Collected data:

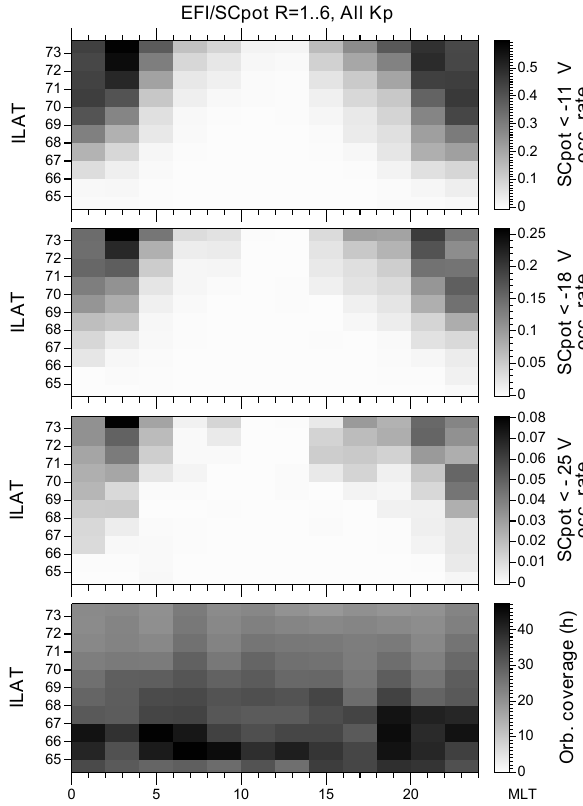
Fig. 3. Occurrence frequency of cavities for three different thresh- olds as a function of MLT and ILAT. The lowest panel shows the orbital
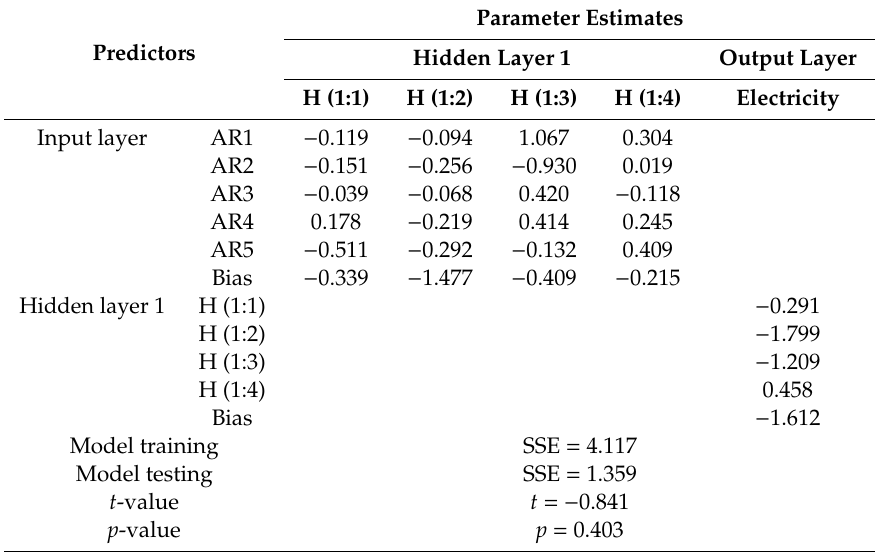
Table 6. The final ANN model summary for electricity consumption in the residential sector.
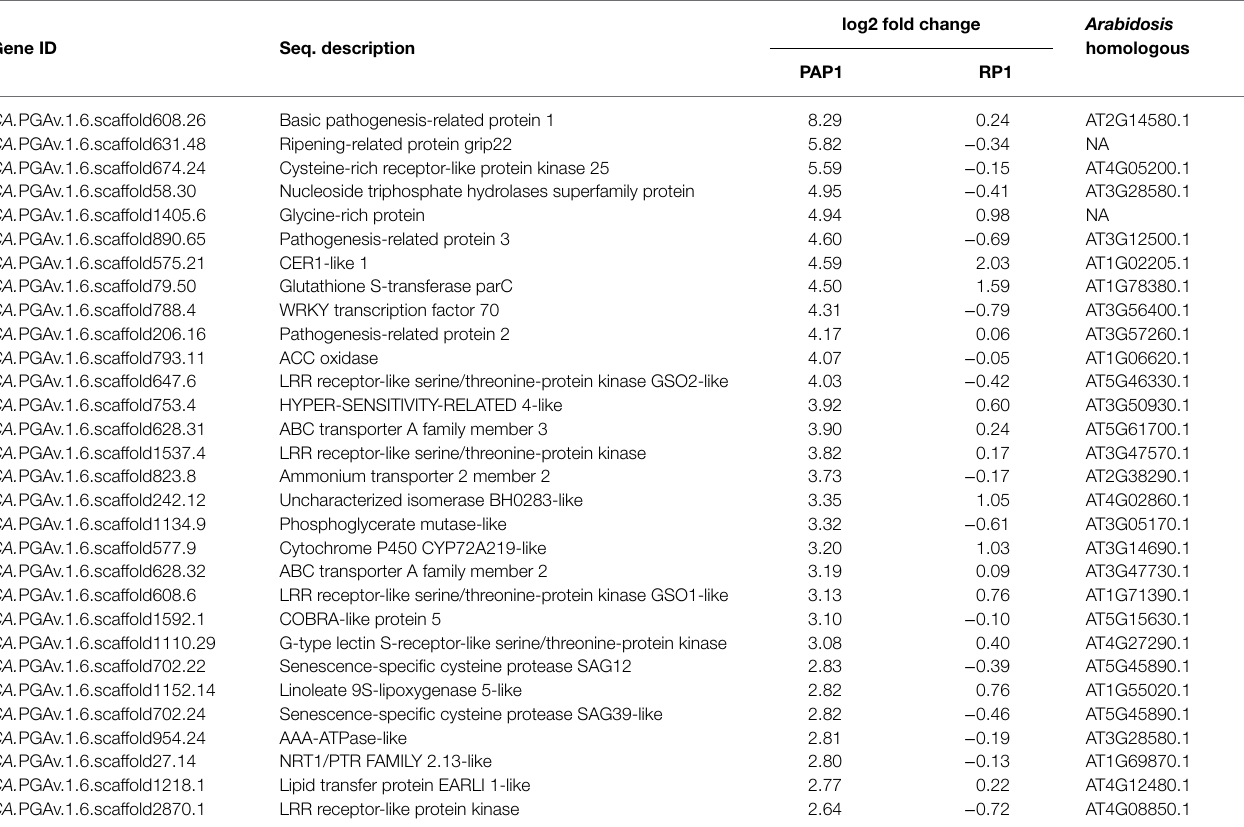
log2 fold change Arabidosis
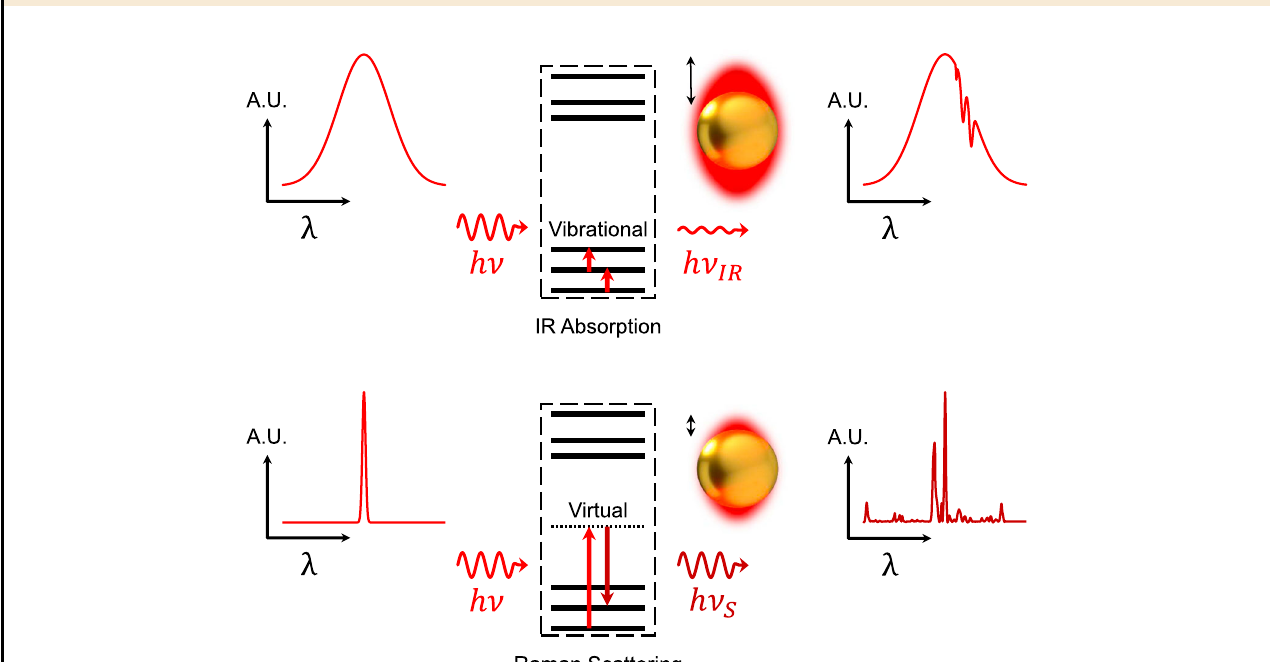
a protein analyte over a broad spectrum (Fig. 4a – e). The plas- monic resonance is electrostatically tuned to sweep continuously over the two protein vibrational bands, amide-I and amide-II. Based on this dynamic tunability, they combined both SEIRA and LSPR sensing in a single device and showed extraction of complex refractive indices of nanometer-thick samples on the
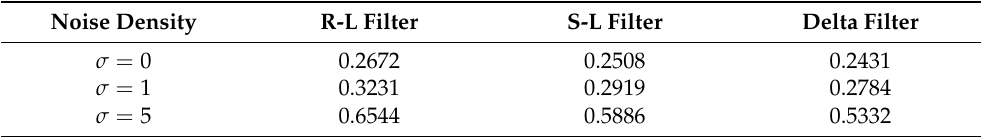
Table 1. RMSE of reconstructed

**Aim of the exercise:**
Apart from the images, every line above is to be given again exactly.

**Answer for the task:**
Fig. 3. Occurrence frequency of cavities for three different thresh- olds as a function of MLT and ILAT. The lowest panel shows the orbital
Table 6. The final ANN model summary for electricity consumption in the residential sector.
log2 fold change Arabidosis
a protein analyte over a broad spectrum (Fig. 4a – e). The plas- monic resonance is electrostatically tuned to sweep continuously over the two protein vibrational bands, amide-I and amide-II. Based on this dynamic tunability, they combined both SEIRA and LSPR sensing in a single device and showed extraction of complex refractive indices of nanometer-thick samples on the
Table 1. RMSE of reconstructed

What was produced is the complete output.